ARF-RLHF: Adaptive Reward-Following for RLHF through Emotion-Driven Self-Supervision and Trace-Biased Dynamic Optimization
YuXuan Zhang
TL;DR
This paper addresses the bottleneck of binary supervision in RLHF by introducing Adaptive Reward-Following (ARF), which extracts continuous satisfaction trajectories from free-form feedback. It couples ARF with TraceBias, a score-based actor-critic fine-tuning method that normalizes and optimizes reward trajectories rather than binary labels, enabling personalized and scalable alignment. Across multiple lightweight LLMs and diverse tasks, ARF matches or surpasses PPO and DPO while reducing annotation costs, and TraceBias demonstrates robustness under synthetic and human supervision. By grounding the approach in linguistic theories of satisfaction and providing a coherent self-supervised RLHF pipeline, the work offers a practical path toward personalized, reliable alignment of large language models.
Abstract
Current RLHF methods such as PPO and DPO typically reduce human preferences to binary labels, which are costly to obtain and too coarse to reflect individual variation.

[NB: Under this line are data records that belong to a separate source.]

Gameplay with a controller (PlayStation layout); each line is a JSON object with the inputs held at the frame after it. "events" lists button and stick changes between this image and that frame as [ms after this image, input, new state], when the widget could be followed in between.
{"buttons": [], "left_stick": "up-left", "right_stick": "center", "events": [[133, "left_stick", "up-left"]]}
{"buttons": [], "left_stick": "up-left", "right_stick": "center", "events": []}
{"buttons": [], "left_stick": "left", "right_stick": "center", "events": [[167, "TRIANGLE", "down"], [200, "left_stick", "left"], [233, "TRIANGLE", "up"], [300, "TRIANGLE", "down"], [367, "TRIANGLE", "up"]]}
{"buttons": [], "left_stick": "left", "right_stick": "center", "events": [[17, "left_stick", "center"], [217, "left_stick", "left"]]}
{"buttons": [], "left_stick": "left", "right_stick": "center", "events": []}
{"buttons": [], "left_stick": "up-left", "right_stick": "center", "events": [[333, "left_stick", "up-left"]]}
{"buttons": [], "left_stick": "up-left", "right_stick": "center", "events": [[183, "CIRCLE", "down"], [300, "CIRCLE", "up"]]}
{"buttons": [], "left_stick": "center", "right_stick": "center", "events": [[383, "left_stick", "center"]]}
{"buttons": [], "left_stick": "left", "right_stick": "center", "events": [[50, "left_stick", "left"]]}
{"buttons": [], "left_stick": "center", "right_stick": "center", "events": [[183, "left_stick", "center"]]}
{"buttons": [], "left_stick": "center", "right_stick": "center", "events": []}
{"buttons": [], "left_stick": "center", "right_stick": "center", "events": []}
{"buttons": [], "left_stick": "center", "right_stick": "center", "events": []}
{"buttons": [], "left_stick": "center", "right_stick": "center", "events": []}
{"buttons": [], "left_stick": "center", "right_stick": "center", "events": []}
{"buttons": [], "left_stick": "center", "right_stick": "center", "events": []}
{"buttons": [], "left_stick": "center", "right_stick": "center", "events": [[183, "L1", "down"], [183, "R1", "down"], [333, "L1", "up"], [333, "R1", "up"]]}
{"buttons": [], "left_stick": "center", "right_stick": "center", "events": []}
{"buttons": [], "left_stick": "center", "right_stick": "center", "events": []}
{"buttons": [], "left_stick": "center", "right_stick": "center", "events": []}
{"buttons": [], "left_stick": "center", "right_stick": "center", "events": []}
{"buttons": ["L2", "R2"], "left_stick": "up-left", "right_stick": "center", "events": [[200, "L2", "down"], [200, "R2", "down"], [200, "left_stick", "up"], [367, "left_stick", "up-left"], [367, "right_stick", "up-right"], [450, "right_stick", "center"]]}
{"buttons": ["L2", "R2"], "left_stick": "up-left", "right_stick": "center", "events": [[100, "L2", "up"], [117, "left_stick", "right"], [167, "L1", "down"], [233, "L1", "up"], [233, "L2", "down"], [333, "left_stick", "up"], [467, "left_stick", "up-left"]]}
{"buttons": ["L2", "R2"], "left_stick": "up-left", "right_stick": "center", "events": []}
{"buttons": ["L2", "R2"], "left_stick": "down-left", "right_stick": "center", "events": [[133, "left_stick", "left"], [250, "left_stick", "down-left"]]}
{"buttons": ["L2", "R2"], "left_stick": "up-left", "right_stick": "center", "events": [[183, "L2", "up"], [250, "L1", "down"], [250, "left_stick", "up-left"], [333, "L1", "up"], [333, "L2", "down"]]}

We observe that expressions of satisfaction and dissatisfaction follow stable linguistic patterns across users, indicating that more informative supervisory signals can be extracted from free-form feedback. Building on this insight, we introduce Adaptive Reward-Following (ARF), which converts natural feedback into continuous preference trajectories and optimizes them using the novel TraceBias algorithm. Across diverse LLMs and preference domains, ARF consistently outperforms PPO and DPO, improving alignment by up to 7.6%. Our results demonstrate that continuous reward modeling provides a scalable path toward personalized and theoretically grounded RLHF.